The inevitable dilemma
After the five-month long lockdown, when both state and central governments started to uplift restrictions in a phased manner, labourers, who had exhausted all the little money they had, started looking for work again. Forced by extreme poverty and hunger, they worked for extremely low wages in and around their villages. With wounds of the lockdown still fresh, they were determined to not return to the cities that had abandoned them but as soon as the roads were opened and railways announced special trains, they started having second thoughts. The limited prospects and resources in their villages started to create pressure in the community. Thinking about survival, and calculating the risks, these helpless labourers have started to return to the cities.
One such state where the labourers have started migrating to the cities again is the central Indian state of Chhattisgarh. Most of the labourers of Baijanpuri village and its surrounding areas in Bhanupratappur Block in Kanker district have already moved or are planning to migrate to other states in search of work opportunities.
A month before the lockdown, Gajendra Rawate, a resident of Baijanpuri, had travelled 300 km to Maharashtra to work as a construction labourer. “I had to face several challenges while returning to my village after the lockdown was suddenly imposed. After my return, I started doing work that offered very little to survive,” he shared. Echoing his thoughts were Daleshwar Koratia, Suresh Yadav and Makhan Koratiya of the same village who were also in Maharashtra at the time of the lockdown. With no promising jobs here, all of them are planning to return to Maharashtra.
All the labourers from village Jampara in Kanchur Gram Panchayat have again migrated due to lack of work. Mukesh Kumar who belongs to the same group of migrants, informed that after the end of paddy harvesting season, there is no work left in this area. “We migrate to big cities like Bangalore. Till next sowing season, we work in cities earning fair wages and then return to work in the fields in our villages,” informed Mukesh.
High expectations from MGNREGA
Ever since its inception in 2006, the Mahatma Gandhi National Rural Employment Guarantee Act (MNREGA) has served as a credible lifeline for millions of vulnerable rural people. In the wake of the COVID-19 lockdown, MNREGA was expected to play a crucial role and support the returning workers. However, it has not been able to meet the employment demand of rural workers over the past few years, couldn’t serve to this newly created gap of unemployment.
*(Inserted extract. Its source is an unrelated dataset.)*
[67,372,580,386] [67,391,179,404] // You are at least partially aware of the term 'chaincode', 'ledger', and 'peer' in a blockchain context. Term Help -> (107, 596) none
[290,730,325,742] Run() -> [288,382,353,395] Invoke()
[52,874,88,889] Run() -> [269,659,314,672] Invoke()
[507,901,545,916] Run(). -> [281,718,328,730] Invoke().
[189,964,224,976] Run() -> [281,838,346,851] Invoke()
In cities, the labourers would get anything between `300 to 400 for a day’s work while under MGNREGA, they are paid only `190 for the same work. For labour work other than under MGNREGA, the per capita wage in Baijanpuri region varies from `150 to 200 per day. Comparative high wages in cities is one of the major reasons why villagers choose to migrate.
Also, after working for a few months in big cities, labourers return to their villages with a lump sum amount that allows them to meet the needs of their families in a smooth manner. The labourers informed that their families are usually not in the favour of them migrating to these big cities but for money, they leave their villages against their wishes.
Claims vs reality
While commenting on the current situation, as the labourers have started to migrate back to the cities, Pankaj Brijpuria, District Labour Officer, said “About 3,700 labourers had returned to the district during the lockdown. The efforts have been to provide them ample employment opportunities under MGNREGA. Even then, if villagers want to go out for work, we cannot stop them.” This is contrary to the lived experiences narrated by the labourers.
In several areas, work under MGNREGA has started while many other areas are still waiting for its execution. In modern times, a lot of labour work has been replaced by machines and that has decreased job opportunities for labours at local level. Migration, they say, is the only option despite the horrid experience they had to suffer during the lockdown last year.